Darwin considerava o seu modo de caçar um desporto divertido. De consciência leve, sentia-se confortável no papel de predador sofisticado sem responsabilidades afectivas e, menos ainda espirituais, com as criaturas e as respectivas biorregiões por onde deambulava aos tiros .
Há ainda que considerar o profundo abalo que teve para Darwin a morte muito precoce da sua filha mais velha. Pertencendo a menina a uma linhagem de homens brilhantes, e tendo acesso a todos os privilégios que o dinheiro podia comprar, a priori, poucas crianças do seu tempo estariam em melhores condições para cumprir o ideal evolucionista divulgado pelo seu pai. Com o seu falecimento, aparentemente sem sentido, Darwin confrontou-se com a brutal indiferença da natureza, não tendo encontrado nessa tragédia familiar algum sentido moral ou consolo espiritual. Nem tudo foi negativo na experiência traumática em causa, pois foi capaz de diluir um pouco as divergências teológicas entre ele e a sua esposa, fortalecendo a sua união e aumentando o respeito mútuo. O casal amava-se muito, mas ela tinha uma formação solidamente religiosa.
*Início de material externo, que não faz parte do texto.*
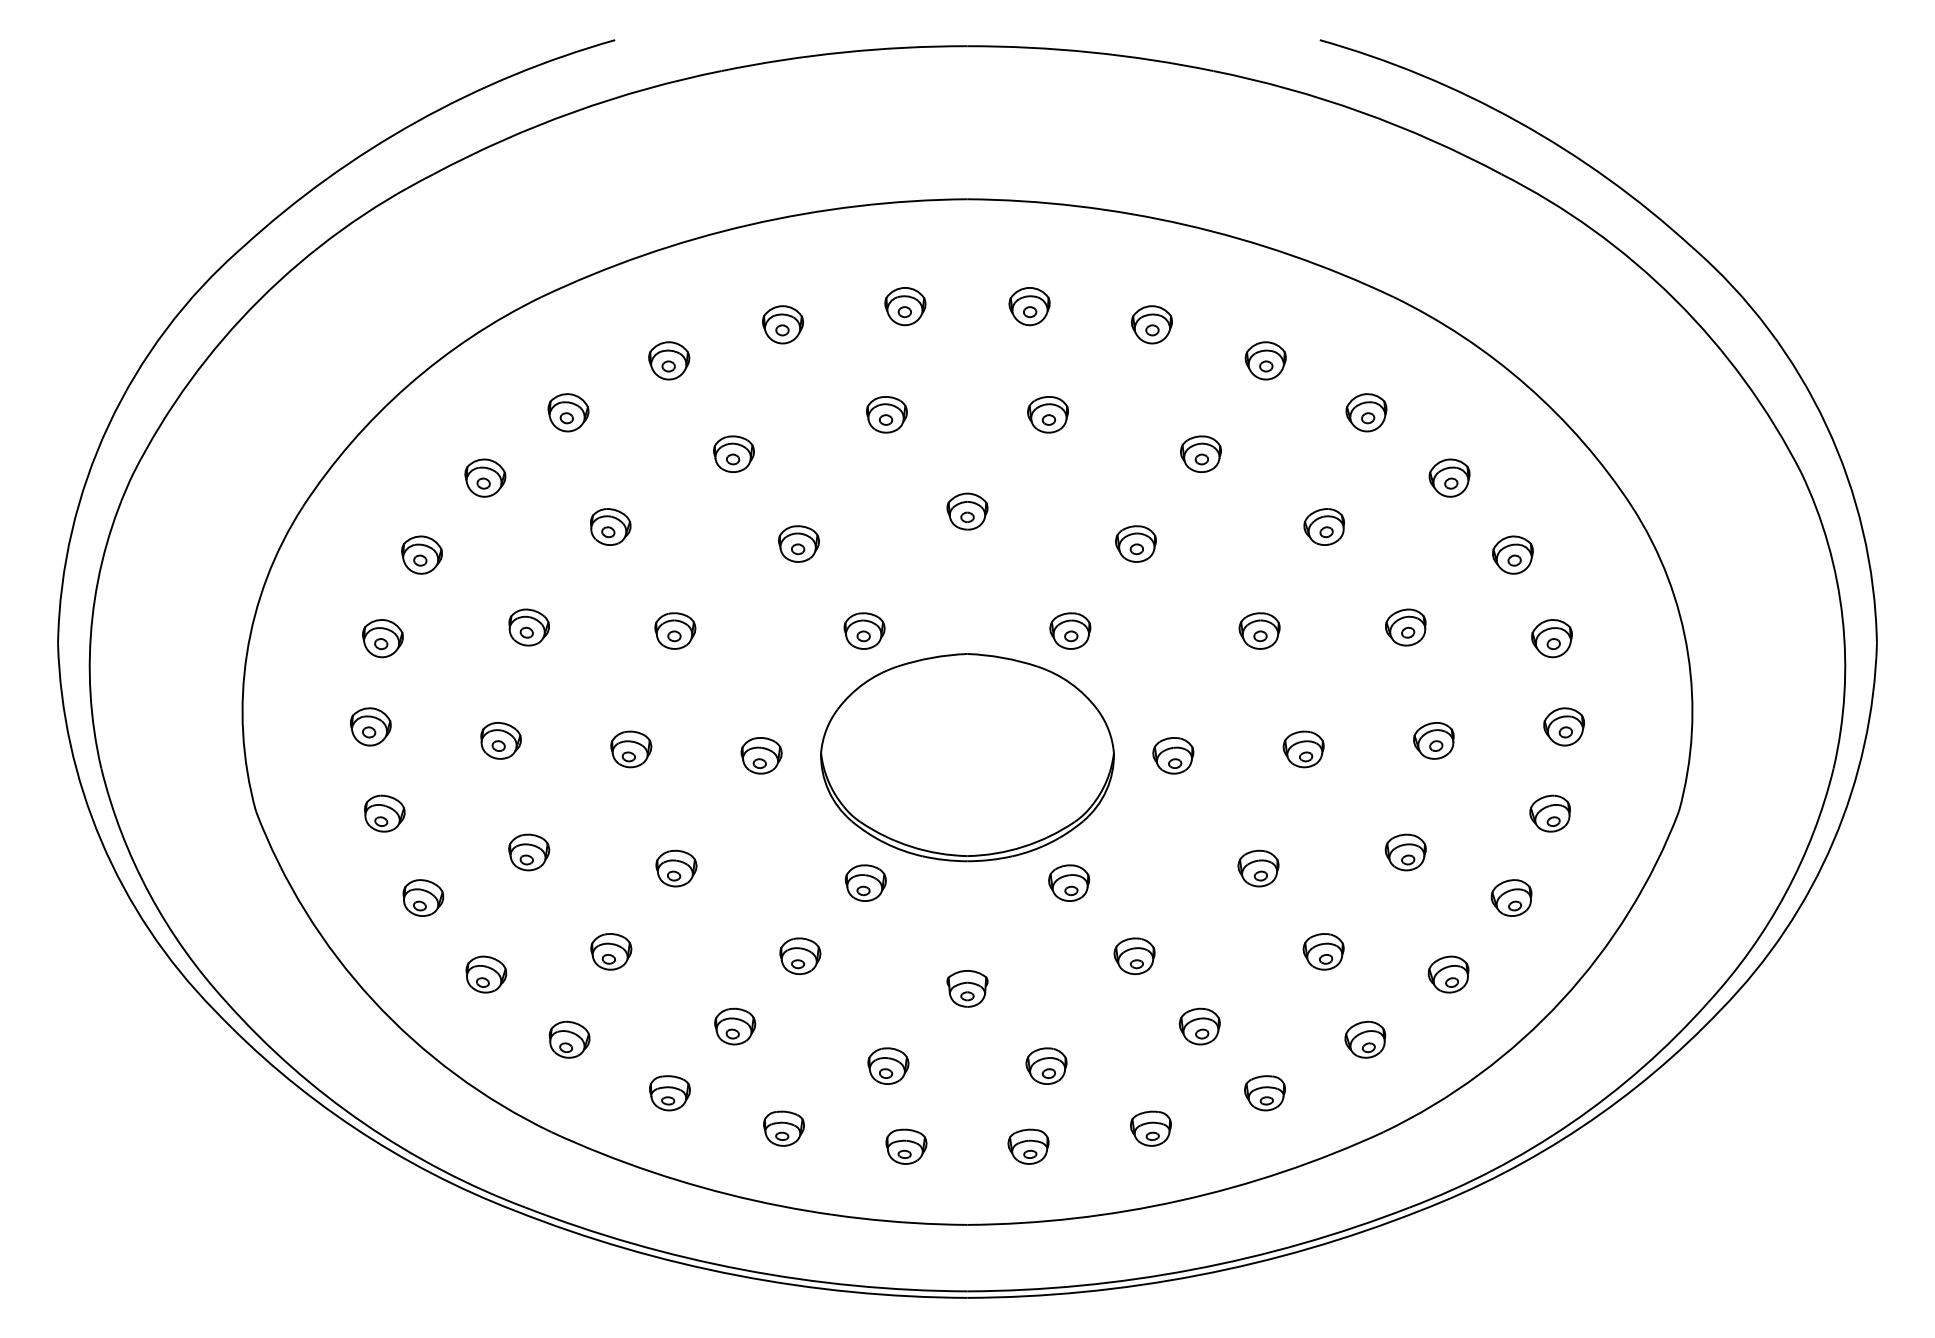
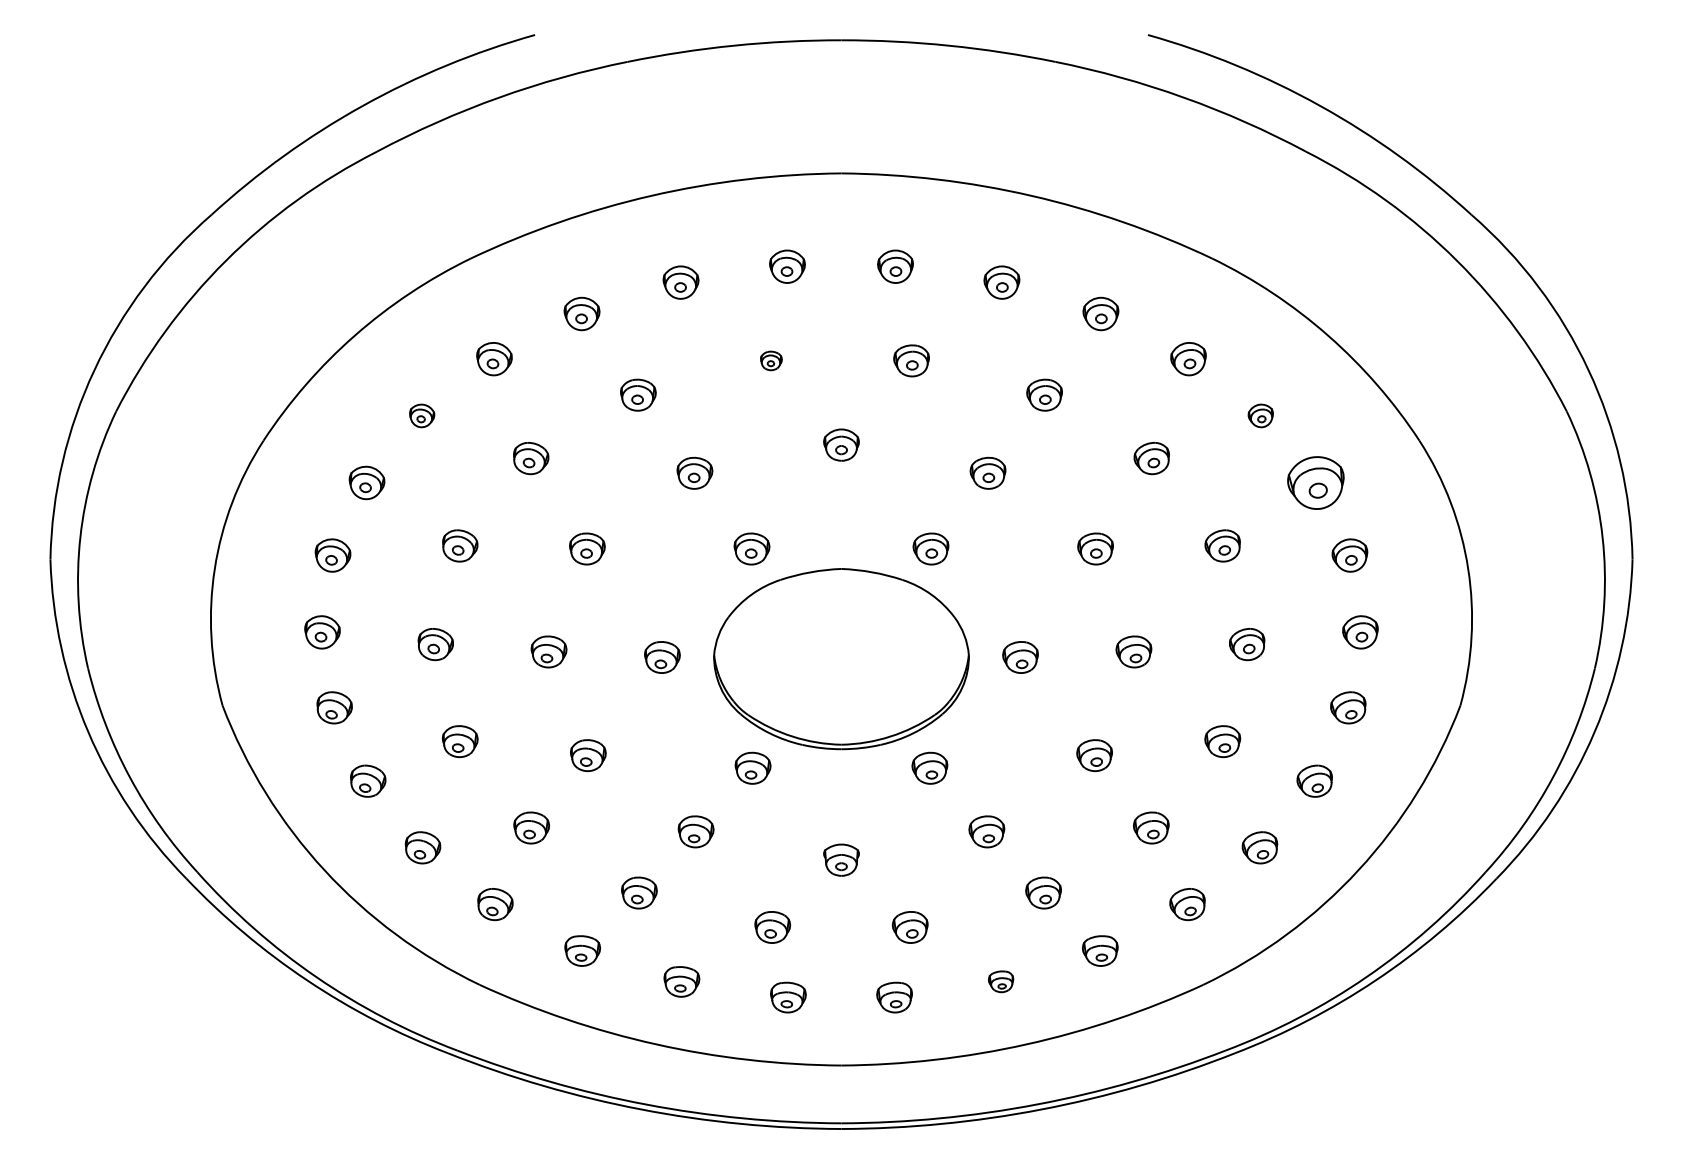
part: (886, 414) -> (771, 360), size x0.6
part: (485, 477) -> (422, 415), size x0.7
part: (1449, 477) -> (1260, 415), size x0.7
part: (1512, 554) -> (1315, 482), size x1.6
part: (1150, 1128) -> (1000, 981), size x0.7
Darwin receava magoá-la com a publicação da sua teoria sobre a origem das espécies. Alguns dos seus biógrafos afirmam que este foi um dos principais motivos que levou Darwin a adiar tanto a publicação das idéias revolucionárias que lhe trouxeram a fama.

Outra fonte importante (mas negativa) de inspiração para Darwin foi o economista escocês Adam Smith, que foi o principal teórico do que actualmente chamamos neoliberalismo (económico); a forma de capitalismo mais agressiva do colonialismo e dos impérios corporativos.